Кабинет химии на третьем этаже, и я шагаю через две ступеньки, чтобы успеть до звонка. Сверху и снизу эхом раздаются голоса.
– Это же она? Та девчонка с видео?
– Как вообще одной бабе может нравиться другая баба?
Женские голоса смешиваются в единый коктейль из яда и желчи. Мужские появляются реже, но говорят жестче:
– Они все такие, эти лесбухи-феминистки. Давайте ее отмутузим по-мужски, пусть узнает, что такое сломанные ребра. А че, у нас же равноправие!

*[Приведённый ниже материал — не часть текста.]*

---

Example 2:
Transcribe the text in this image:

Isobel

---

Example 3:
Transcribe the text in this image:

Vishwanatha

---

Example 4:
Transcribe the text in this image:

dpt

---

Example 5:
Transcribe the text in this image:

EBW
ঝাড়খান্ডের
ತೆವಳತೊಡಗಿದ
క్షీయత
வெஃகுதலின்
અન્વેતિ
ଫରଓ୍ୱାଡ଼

Кто-то хватает меня за плечо, но я выворачиваюсь и иду на третий этаж. У класса стоит Вера, болтая с подружками и подпиливая ногти. Они с Пашкой – лживые суки. Теперь видео со мной посмотрит вся школа. Я прохожу мимо, ощущая на себе презрительные взгляды подружек Веры, и захожу в кабинет. Одноклассники оборачиваются и беззастенчиво пялятся на меня, как на странный экспонат в музее. В висках пульсирует, в ушах шумит. От стыда жар приливает к щекам.
– Я думал, что у лесб нет сисек и подмыхи волосатые. А у нее вродь с этим все нормально. Слышь, Тина, ты случаем пол сменить не хошь? – ухмыляется Леха.

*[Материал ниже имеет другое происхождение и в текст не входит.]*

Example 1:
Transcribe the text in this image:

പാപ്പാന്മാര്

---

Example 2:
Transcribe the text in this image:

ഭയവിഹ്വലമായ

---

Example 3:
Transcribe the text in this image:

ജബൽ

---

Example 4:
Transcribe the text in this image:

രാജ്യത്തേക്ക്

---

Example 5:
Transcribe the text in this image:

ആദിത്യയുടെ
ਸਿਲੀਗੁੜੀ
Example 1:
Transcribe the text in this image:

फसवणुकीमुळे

– Заткнись, придурок. – Я прохожу мимо и бью его кулаком в плечо.
Леха потирает ушибленное место, а ухмылка все не исчезает с его лица.
Ульяна, сидящая рядом, морщится, берет вещи и пересаживается за другую парту. Почему она не сделала этого до того, как я пришла? Решила прилюдно отречься от меня?
– В нашей стране таким, как ты, не место. Так что даже не дыши в мою сторону, – громко заявляет она.
Я смотрю на Ульяну. Она вдруг кажется мне чужой. Ее огромные очки, растрепанные волосы и губы, сжатые в тонкую линию, – все это я будто вижу впервые.
– Ну и иди к черту, – отвечаю я.
Ульяна закатывает глаза и поворачивается ко мне спиной.
Мы сидели вместе целый год. Иногда общались, давали друг другу ручки и листочки, если что-то заканчивалось. Почему теперь она против меня? Сердце неприятно ноет: Ульяна никогда не была мне подругой, какой смысл теперь обижаться на нее? Я сама виновата, что не разглядела в ней червоточину.
* * *
Я много слышала о феминистках, но никогда не задумывалась, что они чувствуют, когда их травят. Взгляды, полные отвращения, заставили меня задуматься: в чем моя ошибка? Что я делаю не так? Почему меня травят, хотя я никому не причиняла зла?